By deploying modern customer communication tools that leverage customer data to drive meaningful digital conversations, insurers can provide real-time, accurate information to their clients. Advances in intelligent automation such as cognitive technologies, machine learning, and natural language processing, and the proliferation of chatbots and virtual assistants make it possible to achieve positive engagement in an accelerated and cost-effective fashion.
Deliver a Superior Claims Experience
The augmented capability to predict claim amounts accurately can have a significant impact on insurers’ financial planning and decision-making processes. The use of machine learning algorithms that discover patterns in policyholder data can bolster claim models, leading to enhanced predictability and better sales decisions. Moreover, when looked at from the policyholder’s perspective, data-driven decision making helps insurers estimate claims cost accurately and set aside appropriate claims reserves and payouts, which ultimately provides confidence for policyholders in hedging the risk of future loss.
On the other hand, emerging business models such as parametric insurance are facilitating a seamless claims journey for policyholders. Such contracts ensure that claims are paid out automatically upon the occurrence of triggering events. For instance, in the case of travel insurance, a claim may be paid out when a flight is canceled or delayed beyond specific pre-defined timeframes. However, enabling automated payouts would require insurers to assess their as-is claims processes and technology and build a forward-looking roadmap to deploy a smart claims management platform. With a responsive, mobile-friendly, and intuitive FNOL application and a robust auto-adjudication engine integrated with rich, third-party data sources, insurers can adopt a digital-first approach to claims management.
Empower Your Workforce With the Right Tools
If insurers are to harness the true potential of digital technologies to drive immersive and productive customer experiences, they need to retool their workforce. Nearly half the current insurance industry workforce is estimated to retire in the coming decade, and only four percent of millennials are interested in an insurance career. In that light, it’s increasingly crucial for insurance organizations to engage their employees and secure innovative ways to retain that human knowledge and experiential learning. Going forward, insurers may have to do more with fewer people, and that requires significant improvements in legacy business processes and the rapid adoption of intelligent automation and smart enterprise systems.
Consider the previously discussed example of claims management. Claims adjusters can augment their capabilities by using drones and virtual inspection methods for remote claim verification. Similarly, by using mobile applications, customers can initiate the first notice of loss, which is pushed to the claims management system without the involvement of an agent talking to a customer over the phone. Not only does the automation lend itself to cost reductions, but it also accelerates the claims lifecycle, delighting policyholders with better responsiveness and care. At the same time, technology can also be especially useful to onboard a millennial workforce to fill up vacancies. The new-age professional is looking to be productive on-the-go and expects a flexible work environment. And increasingly, insurers will have to deploy digital workplace tools to empower a smart remote workforce that is well-equipped to provide service excellence to policyholders.
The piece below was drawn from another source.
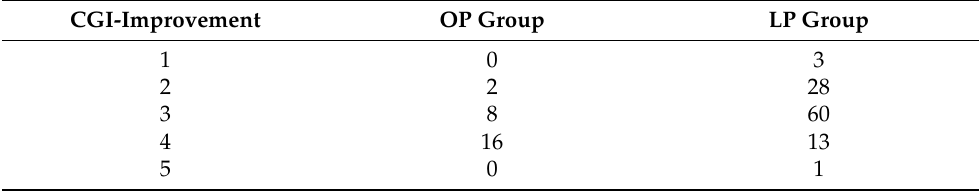
Table 4. CGI-Improvement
‘Policy checking’ is another area insurance organizations can look to improve. The Covid-19 pandemic brought to light the need to verify policy coverages and understand their potential exposure to black swan events. However, going through hundreds of policy documents manually is essentially a sub-optimal use of human resources and increases the chances of human error. Insurers will need to look for solutions or approaches that combine elements of machine learning to decrease manual overhead for reviewing coverages and delivering actionable insights for policyholder management.
Sachin Kulkarni is senior vice president and country leader – North America at Xceedance.